Stored data
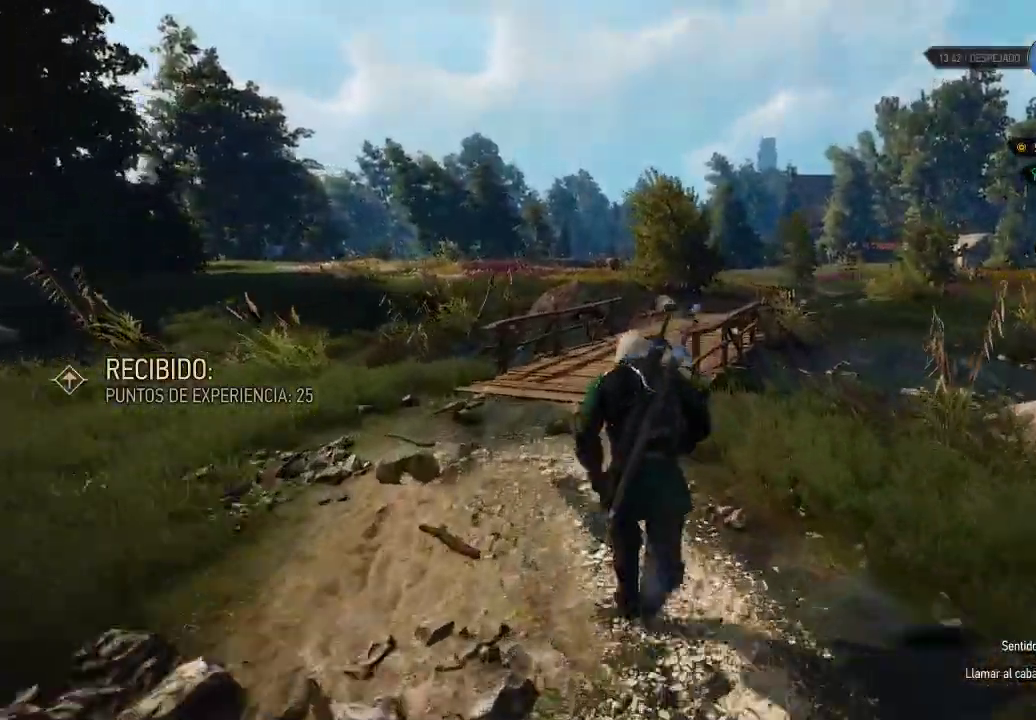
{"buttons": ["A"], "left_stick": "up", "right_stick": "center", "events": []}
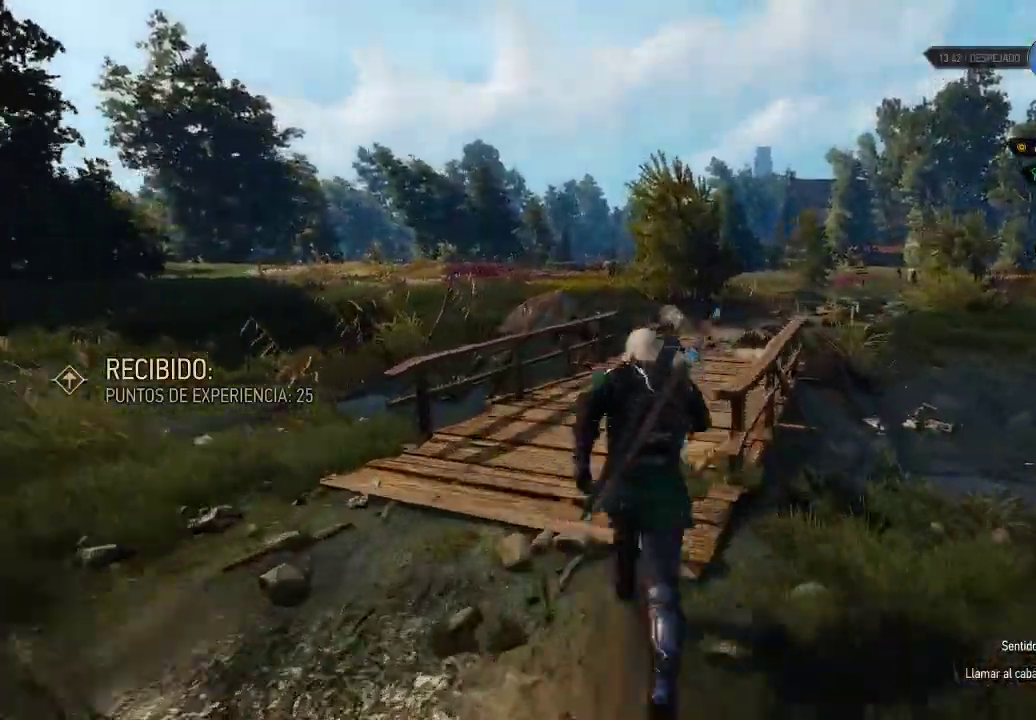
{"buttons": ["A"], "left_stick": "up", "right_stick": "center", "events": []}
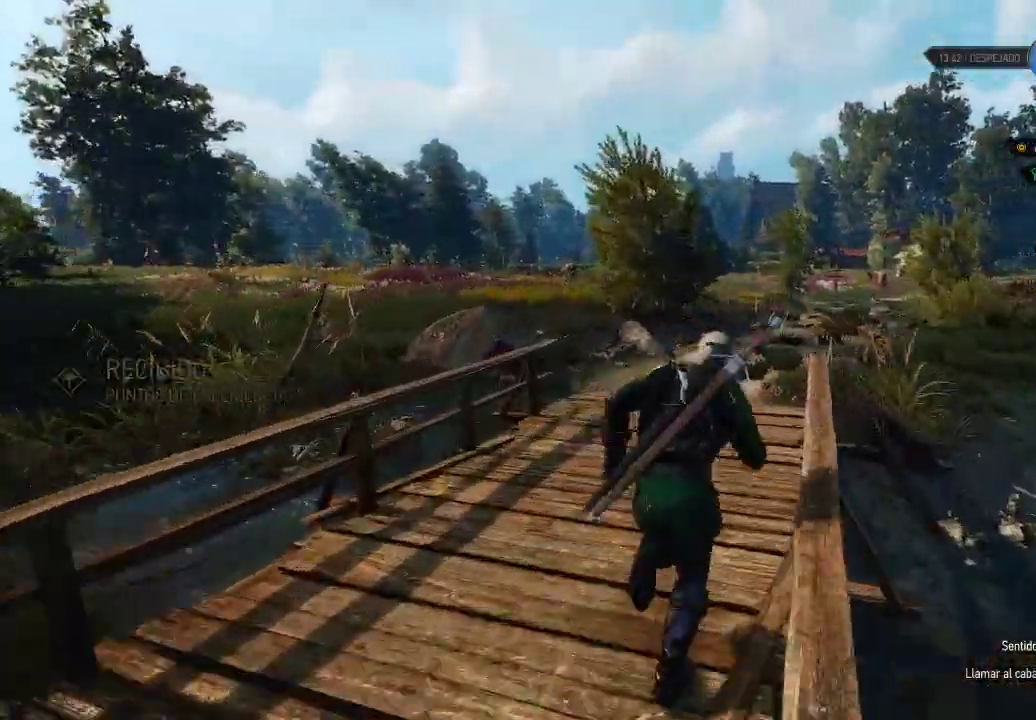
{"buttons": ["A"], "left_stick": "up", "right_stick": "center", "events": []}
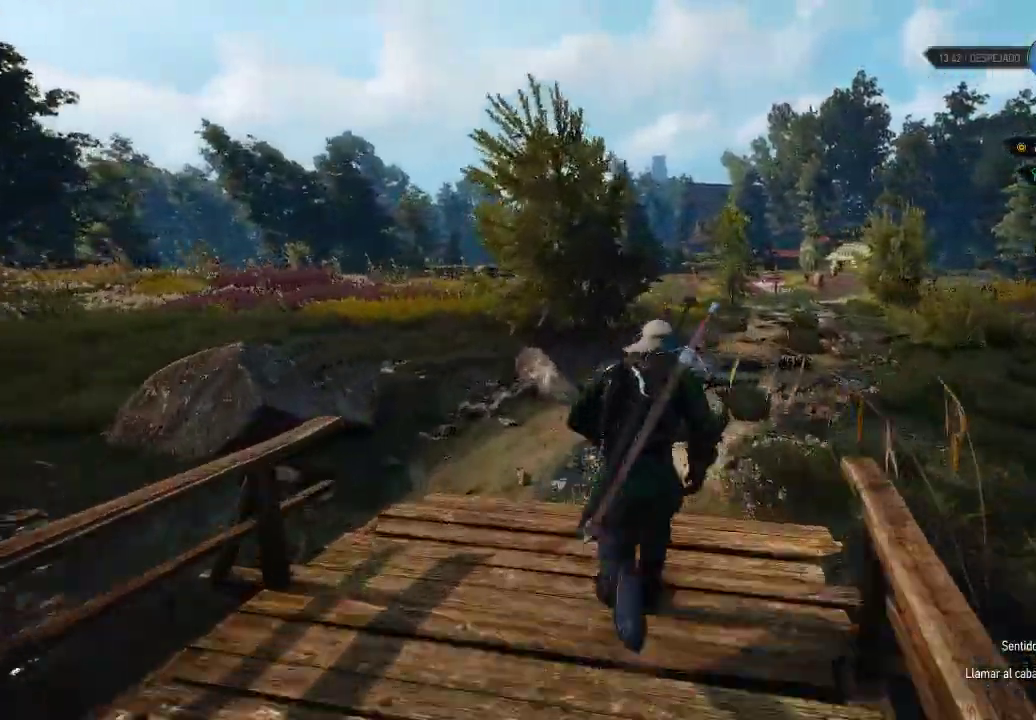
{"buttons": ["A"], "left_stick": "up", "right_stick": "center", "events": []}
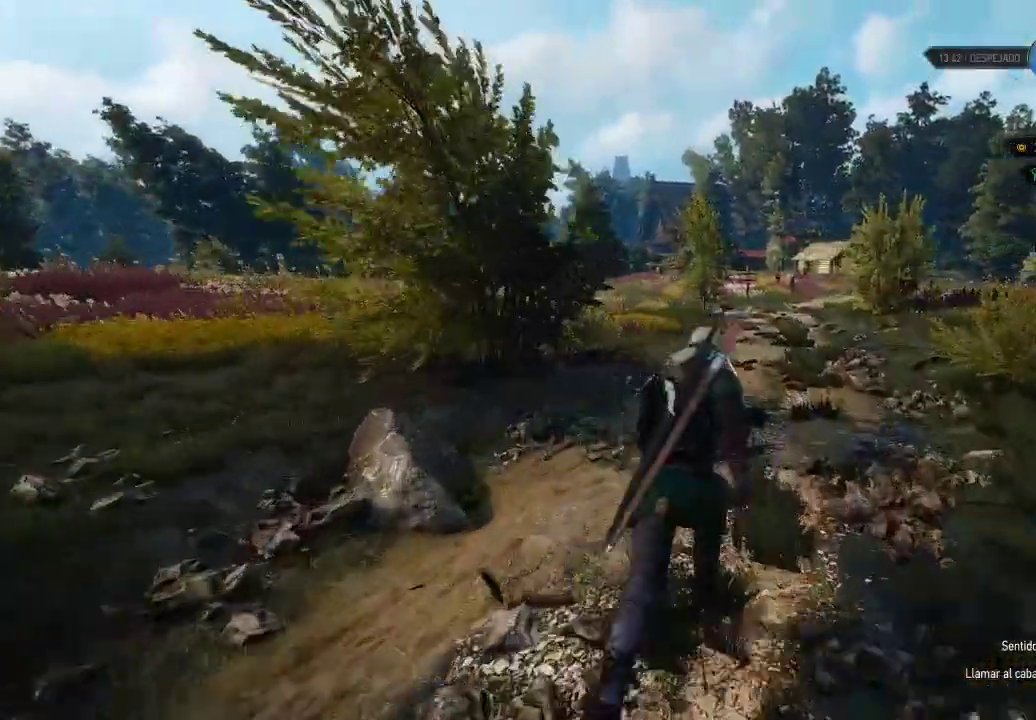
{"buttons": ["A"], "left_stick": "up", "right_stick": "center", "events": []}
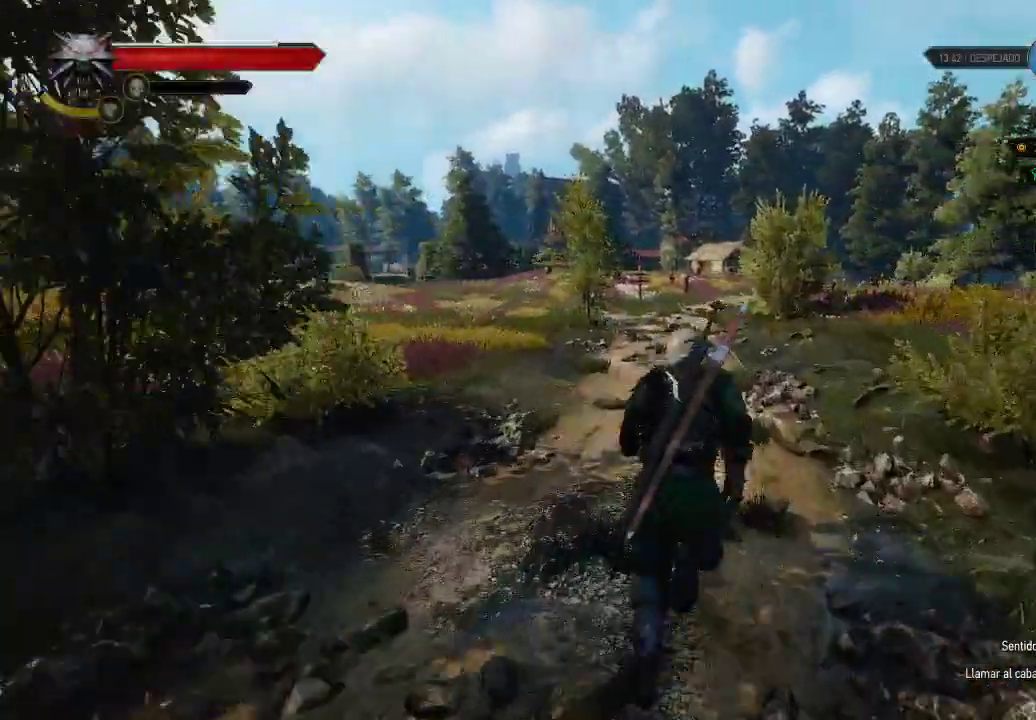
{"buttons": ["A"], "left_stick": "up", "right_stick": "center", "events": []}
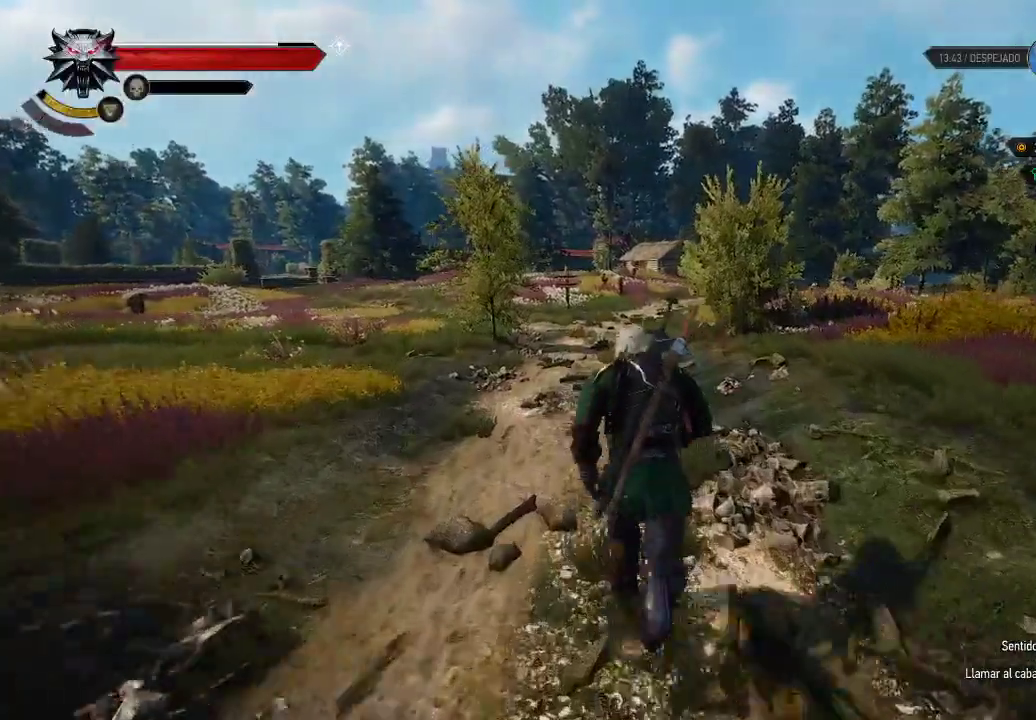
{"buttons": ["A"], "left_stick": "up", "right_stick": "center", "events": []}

### TASK GOAL
Your answer must contain the full data, repeated exactly, without pictures.

### RESPONSE FOR THIS EXERCISE
{"buttons": ["A"], "left_stick": "up", "right_stick": "center", "events": []}
{"buttons": ["A"], "left_stick": "up", "right_stick": "center", "events": []}
{"buttons": ["A"], "left_stick": "up", "right_stick": "center", "events": []}
{"buttons": ["A"], "left_stick": "up", "right_stick": "center", "events": []}
{"buttons": ["A"], "left_stick": "up", "right_stick": "center", "events": []}
{"buttons": ["A"], "left_stick": "up", "right_stick": "center", "events": []}
{"buttons": ["A"], "left_stick": "up", "right_stick": "center", "events": []}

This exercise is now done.